2019-01-12 / Front Page

Can our hemlocks be saved?

There has been at least one upside the wet summer and autumn of 2018. And a certain group of people would like nothing better than a brutally cold winter to follow in suit.

The beneficiary, they say, is the cherished eastern hemlock, Pennsylvania’s state tree. Its storied history and timeless environmental significance and aesthetic appeal in the state’s northcentral region is being threated by a deadly invasive species that has the potential to eliminate it from the landscape.

But just when the march of the hemlock woolly adelgid was gaining strength, its forces were knocked for a loop by this year’s heavy precipitation.

If the region sees extended periods of freezing temperatures – the colder, the better – that insect army will suffer further casualties.

Well aware of the fact that the adelgid army has countless recruits waiting in the wings, hemlock defenders are fighting back. A Potter/Tioga county coalition is in the front lines.

Pine Creek Watershed Council has developed a strategic plan to turn back the aphid-like insect that feeds exclusively on hemlocks and can kill a tree within four to 15 years.

Goal of the Headwater Hemlock Plan is to guide the planting of supplemental hemlocks or similar species as a buffer on both public and private lands. It will determine priority planting locations based on stream classification, level of infestation, and forest stand characteristics and location

There is some disagreement as to which species should be planted, an issue that has been under discussion within the Pa. Dept. of Conservation and Natural Resources, which manages state forest and park land.

“Hemlocks are a foundation species, meaning they serve as the foundation for an entire ecological community,” explained council spokesman Jim Weaver. “Not only is the loss of the aesthetic value of our area a threat to tourism, an increase in ambient temperatures of our headwater streams due to climate-related impacts will affect the quality of the aquatic resources in the region.”

He pointed out that hemlocks provide a thick canopy that naturally cools waterways.

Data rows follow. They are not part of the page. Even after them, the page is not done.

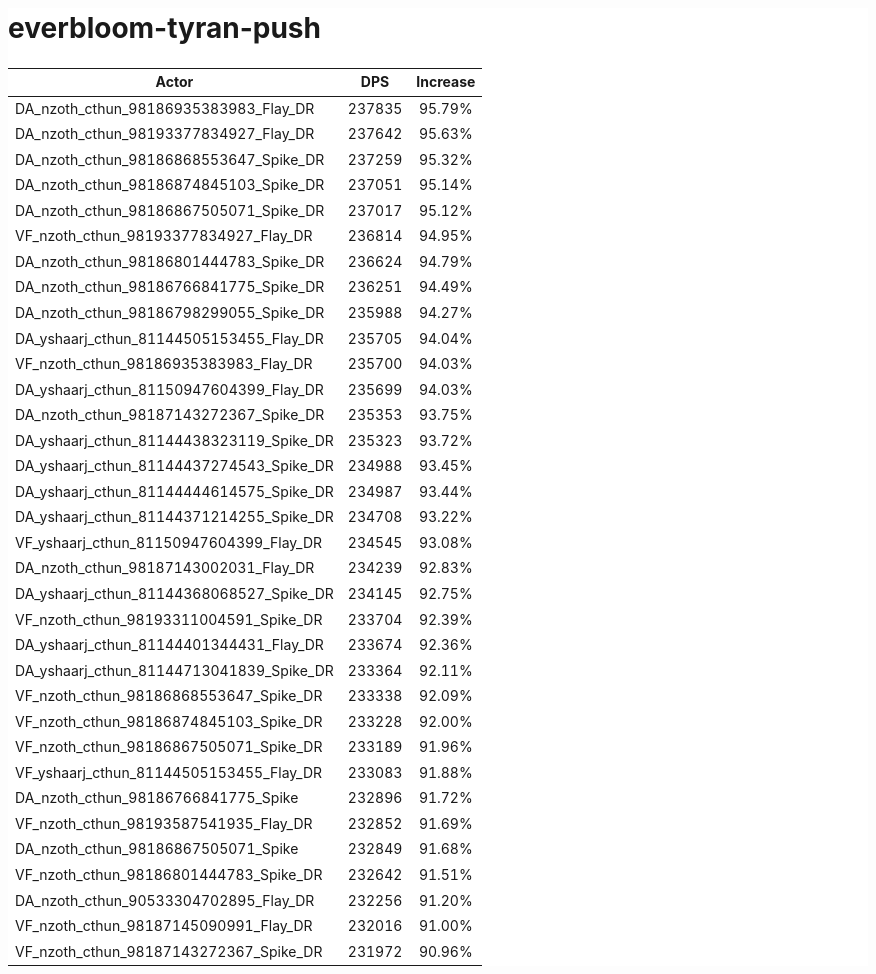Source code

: # everbloom-tyran-push
| Actor | DPS | Increase |
|---|:---:|:---:|
|DA_nzoth_cthun_98186935383983_Flay_DR|237835|95.79%|
|DA_nzoth_cthun_98193377834927_Flay_DR|237642|95.63%|
|DA_nzoth_cthun_98186868553647_Spike_DR|237259|95.32%|
|DA_nzoth_cthun_98186874845103_Spike_DR|237051|95.14%|
|DA_nzoth_cthun_98186867505071_Spike_DR|237017|95.12%|
|VF_nzoth_cthun_98193377834927_Flay_DR|236814|94.95%|
|DA_nzoth_cthun_98186801444783_Spike_DR|236624|94.79%|
|DA_nzoth_cthun_98186766841775_Spike_DR|236251|94.49%|
|DA_nzoth_cthun_98186798299055_Spike_DR|235988|94.27%|
|DA_yshaarj_cthun_81144505153455_Flay_DR|235705|94.04%|
|VF_nzoth_cthun_98186935383983_Flay_DR|235700|94.03%|
|DA_yshaarj_cthun_81150947604399_Flay_DR|235699|94.03%|
|DA_nzoth_cthun_98187143272367_Spike_DR|235353|93.75%|
|DA_yshaarj_cthun_81144438323119_Spike_DR|235323|93.72%|
|DA_yshaarj_cthun_81144437274543_Spike_DR|234988|93.45%|
|DA_yshaarj_cthun_81144444614575_Spike_DR|234987|93.44%|
|DA_yshaarj_cthun_81144371214255_Spike_DR|234708|93.22%|
|VF_yshaarj_cthun_81150947604399_Flay_DR|234545|93.08%|
|DA_nzoth_cthun_98187143002031_Flay_DR|234239|92.83%|
|DA_yshaarj_cthun_81144368068527_Spike_DR|234145|92.75%|
|VF_nzoth_cthun_98193311004591_Spike_DR|233704|92.39%|
|DA_yshaarj_cthun_81144401344431_Flay_DR|233674|92.36%|
|DA_yshaarj_cthun_81144713041839_Spike_DR|233364|92.11%|
|VF_nzoth_cthun_98186868553647_Spike_DR|233338|92.09%|
|VF_nzoth_cthun_98186874845103_Spike_DR|233228|92.00%|
|VF_nzoth_cthun_98186867505071_Spike_DR|233189|91.96%|
|VF_yshaarj_cthun_81144505153455_Flay_DR|233083|91.88%|
|DA_nzoth_cthun_98186766841775_Spike|232896|91.72%|
|VF_nzoth_cthun_98193587541935_Flay_DR|232852|91.69%|
|DA_nzoth_cthun_98186867505071_Spike|232849|91.68%|
|VF_nzoth_cthun_98186801444783_Spike_DR|232642|91.51%|
|DA_nzoth_cthun_90533304702895_Flay_DR|232256|91.20%|
|VF_nzoth_cthun_98187145090991_Flay_DR|232016|91.00%|
|VF_nzoth_cthun_98187143272367_Spike_DR|231972|90.96%|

Called the “redwood of the east,” eastern hemlocks can grow more than 150 feet tall on trunks measuring six feet in diameter. Some of the region’s hemlocks are hundreds of years old.

Adelgid infestations have been ravaging the species. In some areas, infested trees have begun to die. The insect is easily dispersed by birds and wind, but travels most rapidly as a hitchhiker on infested horticultural material.

The hemlock woolly adelgid covers itself with a white, waxy “wool” which acts as a protective coating. Adelgid infestations are easily recognizable by the appearance of tiny “cotton balls” at the base of hemlock needles. The “wool” is most conspicuous on the undersides of branches from fall through spring.